NEW YORK: Oil futures fell about 1 percent on Monday amid global oversupply worries, but losses were muted as investors eyed potential sanctions on Iran from the EU, a possible production cut from OPEC and slightly bullish storage drawdown in US crude stocks.
Brent crude was down 70 cents a barrel at $66.06 at 4:37 p.m. GMT, having recovered from a session low at $65.27. US crude futures traded 15 cents lower at $56.31 a barrel.
EU foreign ministers endorsed a French government decision to sanction Iranian nationals accused of a bomb plot in France, potentially allowing the measures to take effect across the bloc, three diplomats said.
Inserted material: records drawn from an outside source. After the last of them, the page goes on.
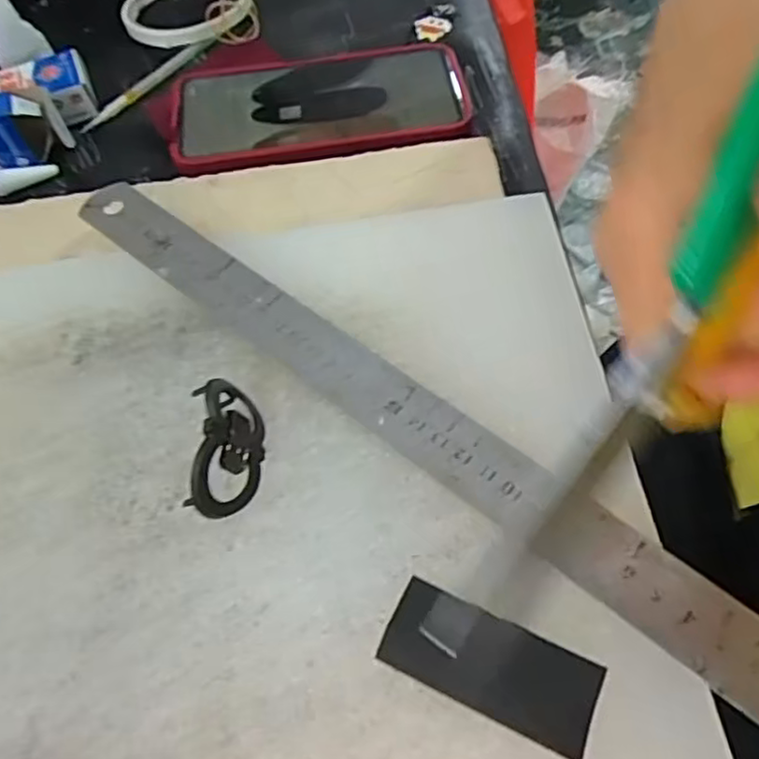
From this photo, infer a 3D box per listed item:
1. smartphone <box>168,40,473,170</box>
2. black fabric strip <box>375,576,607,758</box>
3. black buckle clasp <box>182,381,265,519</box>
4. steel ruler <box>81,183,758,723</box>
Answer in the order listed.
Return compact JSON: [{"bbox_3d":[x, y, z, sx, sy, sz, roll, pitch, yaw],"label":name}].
[{"bbox_3d":[-0.031,-0.159,0.382,0.168,0.009,0.088,-12,58,-4],"label":"smartphone"},{"bbox_3d":[0.031,0.080,0.192,0.059,0.004,0.025,22,61,16],"label":"black fabric strip"},{"bbox_3d":[-0.050,0.021,0.223,0.019,0.027,0.044,2,52,6],"label":"black buckle clasp"},{"bbox_3d":[-0.002,0.002,0.244,0.318,0.004,0.028,35,70,23],"label":"steel ruler"}]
Potential sanctions from the EU would come as the US has granted waivers to some of Iran’s oil customers, muting the policy’s expected impact on global supplies.
The Organization of the Petroleum Exporting Countries, OPEC, led by Saudi Arabia, is pushing for the group and its partners to reduce output by 1 million to 1.4 million barrels per day to prevent a build-up of unused fuel.
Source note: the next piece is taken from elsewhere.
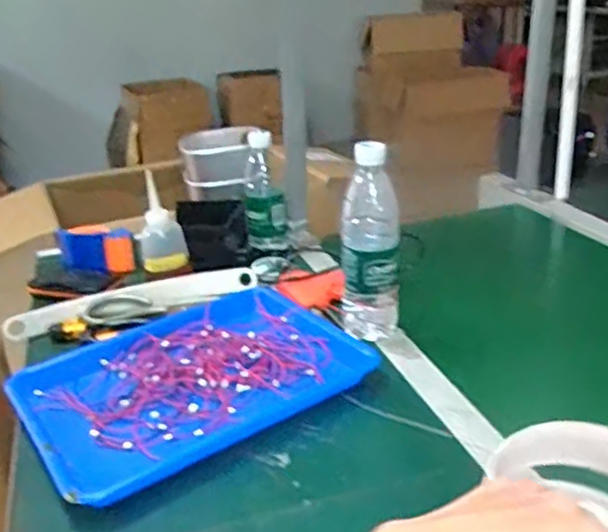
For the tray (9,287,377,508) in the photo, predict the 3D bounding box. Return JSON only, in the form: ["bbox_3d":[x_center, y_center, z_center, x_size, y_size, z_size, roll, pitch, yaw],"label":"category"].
[{"bbox_3d":[-0.122,0.119,0.727,0.336,0.033,0.247,-20,29,-32],"label":"tray"}]

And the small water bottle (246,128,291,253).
[{"bbox_3d":[-0.061,-0.115,1.029,0.063,0.177,0.062,-5,24,-2],"label":"small water bottle"}]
Russian Energy Minister Alexander Novak said that Russia, which is not an OPEC member, planned to sign a partnership agreement with the group, and that details would be discussed at OPEC’s Dec. 6 meeting in Vienna.
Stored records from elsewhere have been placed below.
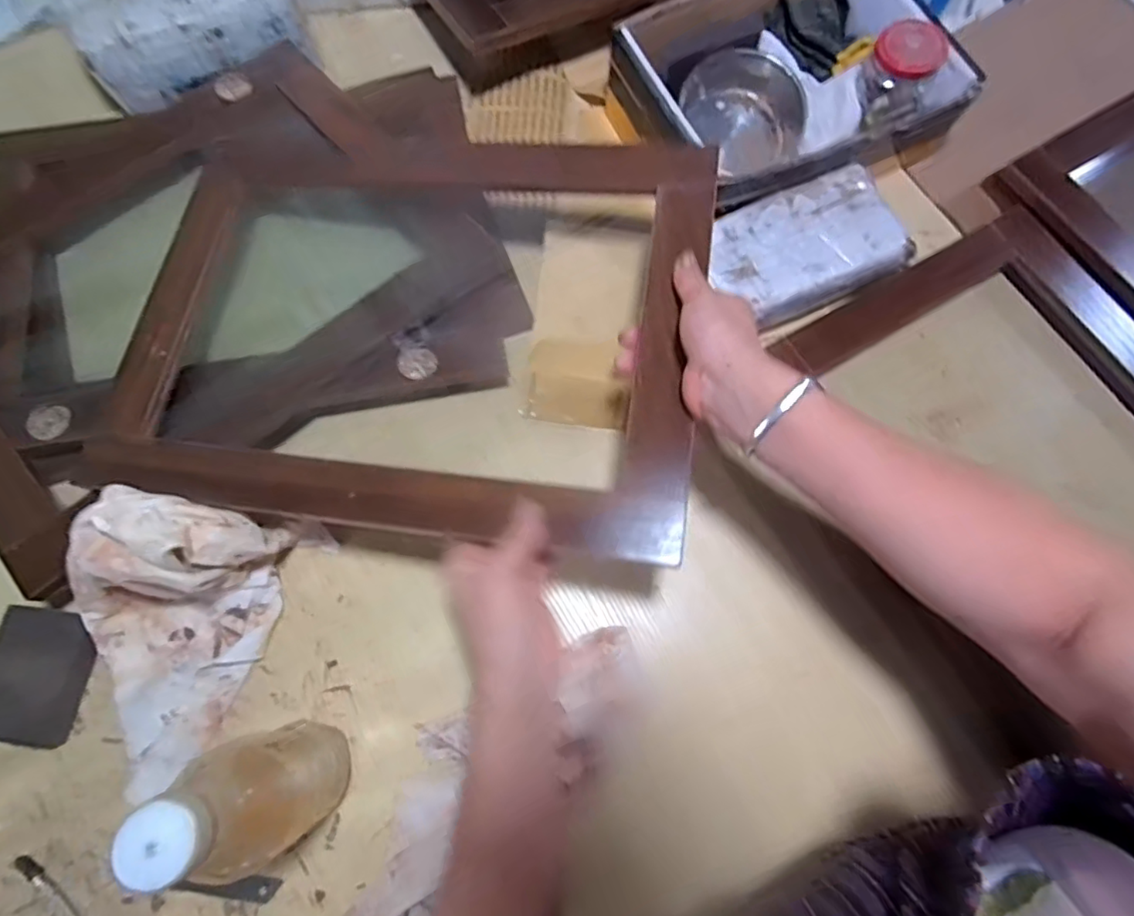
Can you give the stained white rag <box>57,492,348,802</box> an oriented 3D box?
[{"bbox_3d":[-0.311,0.122,0.441,0.127,0.121,0.216,26,74,7],"label":"stained white rag"}]

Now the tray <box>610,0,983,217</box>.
[{"bbox_3d":[0.228,-0.380,0.604,0.319,0.086,0.231,-27,75,-9],"label":"tray"}]

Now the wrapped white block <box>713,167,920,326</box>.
[{"bbox_3d":[0.221,-0.196,0.570,0.198,0.049,0.109,-26,75,-8],"label":"wrapped white block"}]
“For a cut to be successful in supporting the market, they’re going to have to present a front that is not fractured and the chance of that is looking less and less likely as Dec. 6 approaches,” said Bob Yawger, director of energy futures at Mizuho in New York.
While a large cut would be supportive of crude futures, clear signals from producers are needed to lift prices notably, Yawger said. “We lack any certainty other than that the market is oversupplied in the US and everybody else is trying to deal with it.”
US crude stockpiles have grown for eight straight weeks, and data last week showed inventories swelled by the most in more than a year, weighing on the market.
Traders said futures pared losses on bullish stockpile data Monday as they said that energy information provider Genscape reported that crude inventories fell in the week ended Friday.
Brent is almost 25 percent below early October’s 2018 peak of $86.74, as evidence of slowing demand has materialized and output from the US, Russia and Saudi Arabia hit historic highs.
“Oil prices rose (last week) on the hope that OPEC and partners will act to reverse bearish sentiment, but from a technical set-up, bear mode remains intact,” OANDA strategist Stephen Innes said.
A trade dispute between the US and China is one reason investors are a lot warier about the outlook for oil demand growth next year.
Fund managers cut their bullish exposure to crude futures and options to the lowest since around mid-2017 this month.
Weekly exchange data shows money managers hold a combined net long position equivalent to around 364 million barrels of US and Brent crude futures and options, down from over 800 million barrels two months ago.
“The main trend remains bearish as investors no longer believe in a risk of supply tightness for crude,” ActivTrades chief analyst Carlo Alberto De Casa said.